## RECORDS SUPPLIED

__________________________________________________

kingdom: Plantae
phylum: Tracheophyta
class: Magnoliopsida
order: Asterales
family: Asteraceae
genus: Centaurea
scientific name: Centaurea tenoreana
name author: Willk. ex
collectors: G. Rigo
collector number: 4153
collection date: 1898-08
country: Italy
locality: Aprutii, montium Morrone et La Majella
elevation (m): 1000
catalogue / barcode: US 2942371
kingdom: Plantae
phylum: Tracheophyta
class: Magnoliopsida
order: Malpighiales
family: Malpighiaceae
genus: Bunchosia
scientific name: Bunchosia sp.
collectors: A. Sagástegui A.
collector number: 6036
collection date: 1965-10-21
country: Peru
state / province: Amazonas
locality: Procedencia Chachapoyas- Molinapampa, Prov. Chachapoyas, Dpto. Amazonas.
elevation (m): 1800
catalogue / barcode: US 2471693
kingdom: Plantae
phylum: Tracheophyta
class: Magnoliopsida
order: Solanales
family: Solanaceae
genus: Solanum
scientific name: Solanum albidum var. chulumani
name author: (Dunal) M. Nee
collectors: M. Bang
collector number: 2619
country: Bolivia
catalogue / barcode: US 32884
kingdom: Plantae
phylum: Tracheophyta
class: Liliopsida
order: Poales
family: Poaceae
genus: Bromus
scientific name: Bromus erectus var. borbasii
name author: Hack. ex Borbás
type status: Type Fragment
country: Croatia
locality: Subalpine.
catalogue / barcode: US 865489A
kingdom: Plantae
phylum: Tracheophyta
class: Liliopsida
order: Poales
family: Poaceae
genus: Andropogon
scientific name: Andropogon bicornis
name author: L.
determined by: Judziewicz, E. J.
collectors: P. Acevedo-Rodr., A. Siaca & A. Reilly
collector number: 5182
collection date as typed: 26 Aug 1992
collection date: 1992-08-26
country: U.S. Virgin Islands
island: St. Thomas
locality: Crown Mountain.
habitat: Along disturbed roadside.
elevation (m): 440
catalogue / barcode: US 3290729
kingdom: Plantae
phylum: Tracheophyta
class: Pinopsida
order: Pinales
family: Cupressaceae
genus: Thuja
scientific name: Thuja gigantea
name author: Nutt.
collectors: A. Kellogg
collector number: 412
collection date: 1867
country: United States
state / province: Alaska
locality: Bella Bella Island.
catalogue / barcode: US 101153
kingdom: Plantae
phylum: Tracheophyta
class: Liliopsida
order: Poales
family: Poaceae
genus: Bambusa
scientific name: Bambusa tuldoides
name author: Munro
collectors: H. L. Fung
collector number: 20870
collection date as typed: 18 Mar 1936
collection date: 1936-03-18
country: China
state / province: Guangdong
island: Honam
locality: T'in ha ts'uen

__________________________________________________

## PROBLEM DESCRIPTION
Copy the material word for word, starting at its very first line and stopping after the line that contains "state / province: Amazonas".

## SOLUTION TO THIS PROBLEM
kingdom: Plantae
phylum: Tracheophyta
class: Magnoliopsida
order: Asterales
family: Asteraceae
genus: Centaurea
scientific name: Centaurea tenoreana
name author: Willk. ex
collectors: G. Rigo
collector number: 4153
collection date: 1898-08
country: Italy
locality: Aprutii, montium Morrone et La Majella
elevation (m): 1000
catalogue / barcode: US 2942371
kingdom: Plantae
phylum: Tracheophyta
class: Magnoliopsida
order: Malpighiales
family: Malpighiaceae
genus: Bunchosia
scientific name: Bunchosia sp.
collectors: A. Sagástegui A.
collector number: 6036
collection date: 1965-10-21
country: Peru
state / province: Amazonas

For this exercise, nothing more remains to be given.